## Instructions for the task
When the word "milk" appears in a line of the data below, list that line.

---------- Information ----------

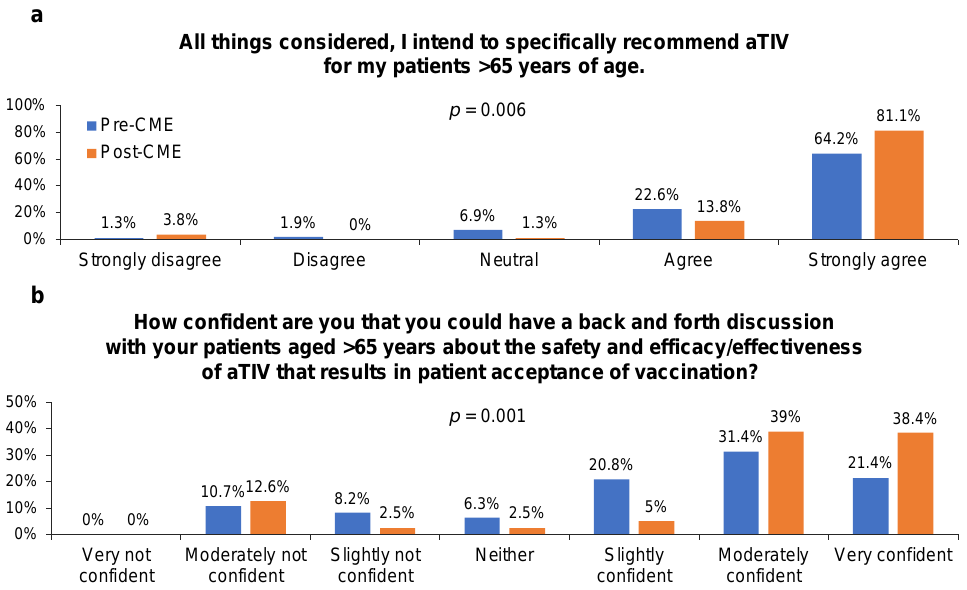
Figure 2. Self-reported rating on a scale of 1 – 10 of general practitioners’ (n = 159) confidence in their ability to address potential reasons for influenza vaccine hesitancy by patients before and after participating in an accredited continuing medical education (CME) program.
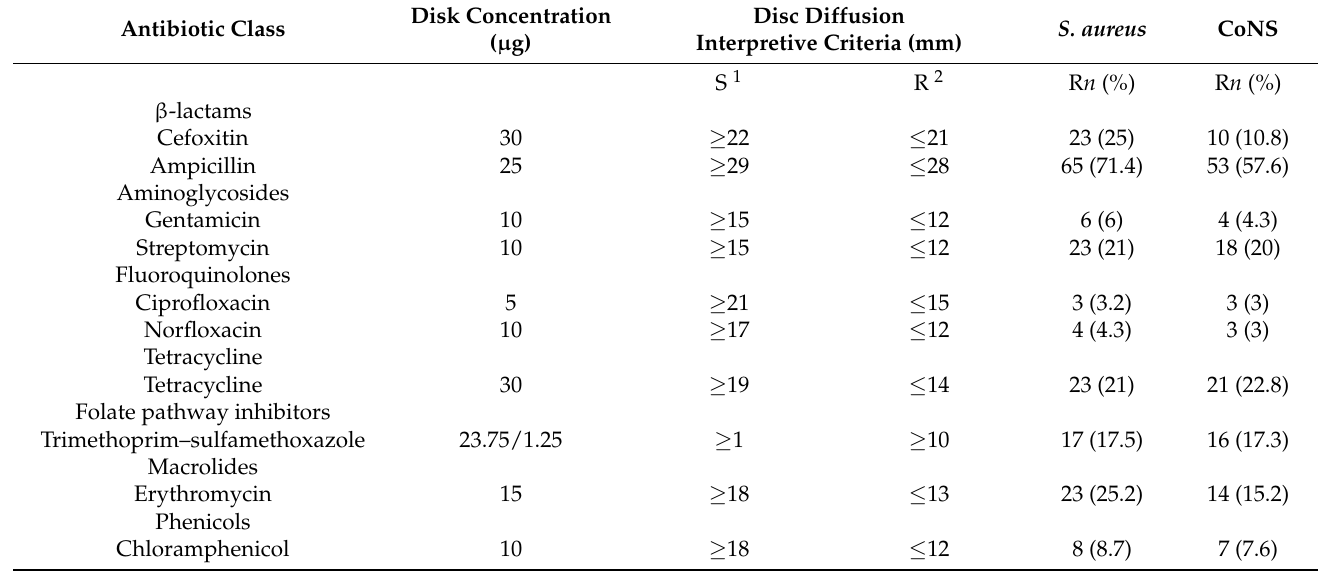
Table 1. Antibiotic susceptibility patterns of 183 staphylococci isolated from mastitic cow milk in two counties, Kenya. Disk Concentration Disc Diffusion Antibiotic Class ( µ g) Interpretive Criteria (mm)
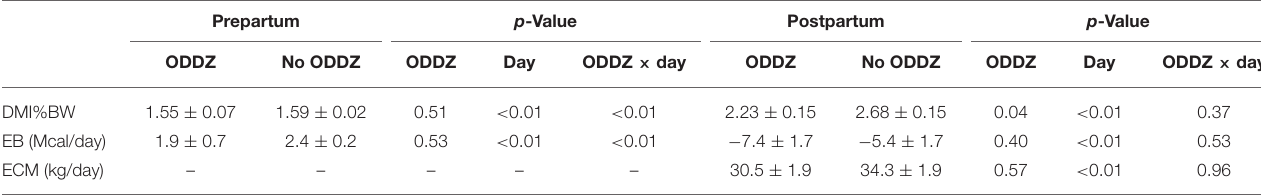
TABLE 6 | Association of pre- ( − 21 to − 1 day) and postpartum (1 to 28 days) dry matter intake as percentage of body weight (DMI%BW), energy balance (EB), and energy-corrected milk (ECM) with other digestion disorders (ODDZ) postpartum according to multivariable analysis.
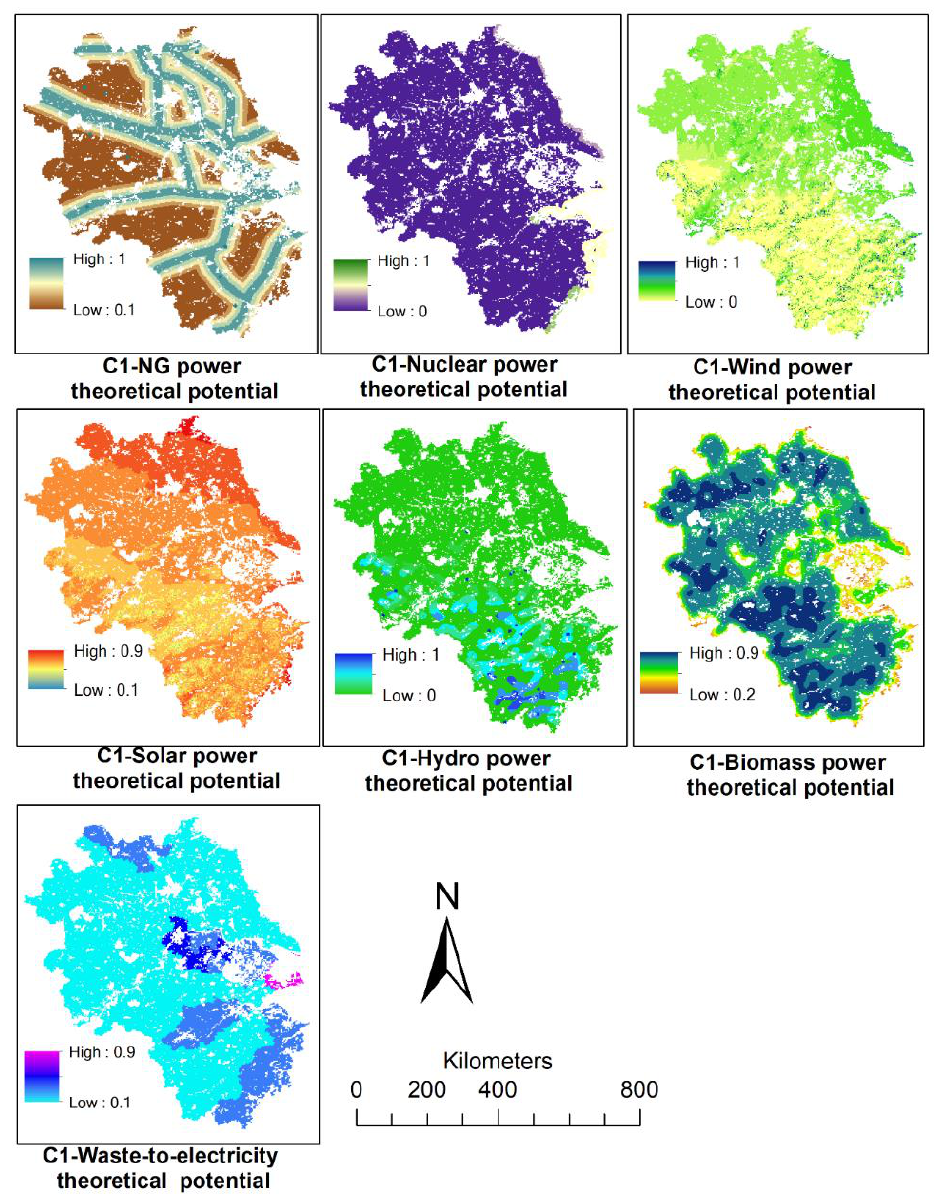
Figure 5. Spatial theoretical energy potential (C1) map of alternative power plants. Unlike C1, determined mainly by different conjunct factors, criteria C2 to C9 only depend on the individual criterion as it is named. Figure 6 shows the resulting map of C2 to C9. From the map, we can easily find that the high suitability indexes of C2 and C3 exist in the flat area of the northeast of the YRD region. It results from the geographic charac- teristic of the northeast of the YRD region, which locates in the middle and lower Yangtze natural alluvial plain. The region is low and flat, so the values of elevation and slope are low, indicating high suitability for power plant siting [25,55]. However, the southwest of the YRD region is covered by hilly areas, which is less suitable for power plant implemen- tation. Except the geographic advantage, the east region is also highly urbanized [77], in- cluding Shanghai, Suzhou, and Hangzhou, and has a well-developed transportation sys- tem and power transmission grids. Therefore, in the map of C4 and C6, east areas are most suitable to implement power plants. To be more specific, most areas of the YRD region are close to the roads, except some hilly areas in the south. By the same token, the north and west are more urbanized and more economically developed with higher population and energy demand [78]. For criteria, C7 and C8, north and east areas have a higher suit- ability index than the south and west areas. In the map of C5 and C9, most of the areas are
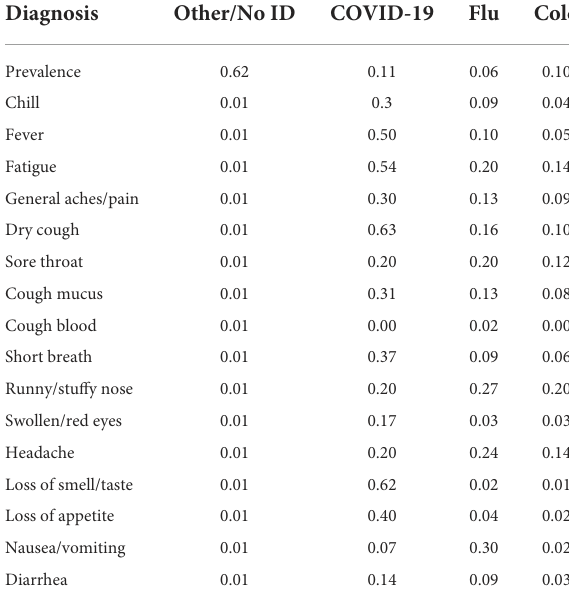
TABLE 1 The prevalence of each illness type and of reported symptoms per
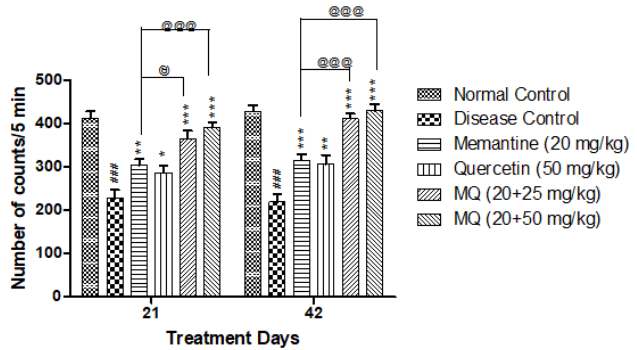
Figure 1. Effect of quercetin and quercetin with memantine on locomotor activity in AlCl 3 -induced neurotoxicity in rats. Data are expressed as mean ± SEM ( n = 6), ### p < 0.001 when compared with the normal control group, * p < 0.05, ** p < 0.01, *** p < 0.001 when compared with the disease control group, and @ p < 0.05, @@@ p < 0.001 when compared with the memantine treatment group; AlCl 3 : aluminum chloride, SEM: standard error of mean.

----------

## Result of this exercise
Table 1. Antibiotic susceptibility patterns of 183 staphylococci isolated from mastitic cow milk in two counties, Kenya. Disk Concentration Disc Diffusion Antibiotic Class ( µ g) Interpretive Criteria (mm)
TABLE 6 | Association of pre- ( − 21 to − 1 day) and postpartum (1 to 28 days) dry matter intake as percentage of body weight (DMI%BW), energy balance (EB), and energy-corrected milk (ECM) with other digestion disorders (ODDZ) postpartum according to multivariable analysis.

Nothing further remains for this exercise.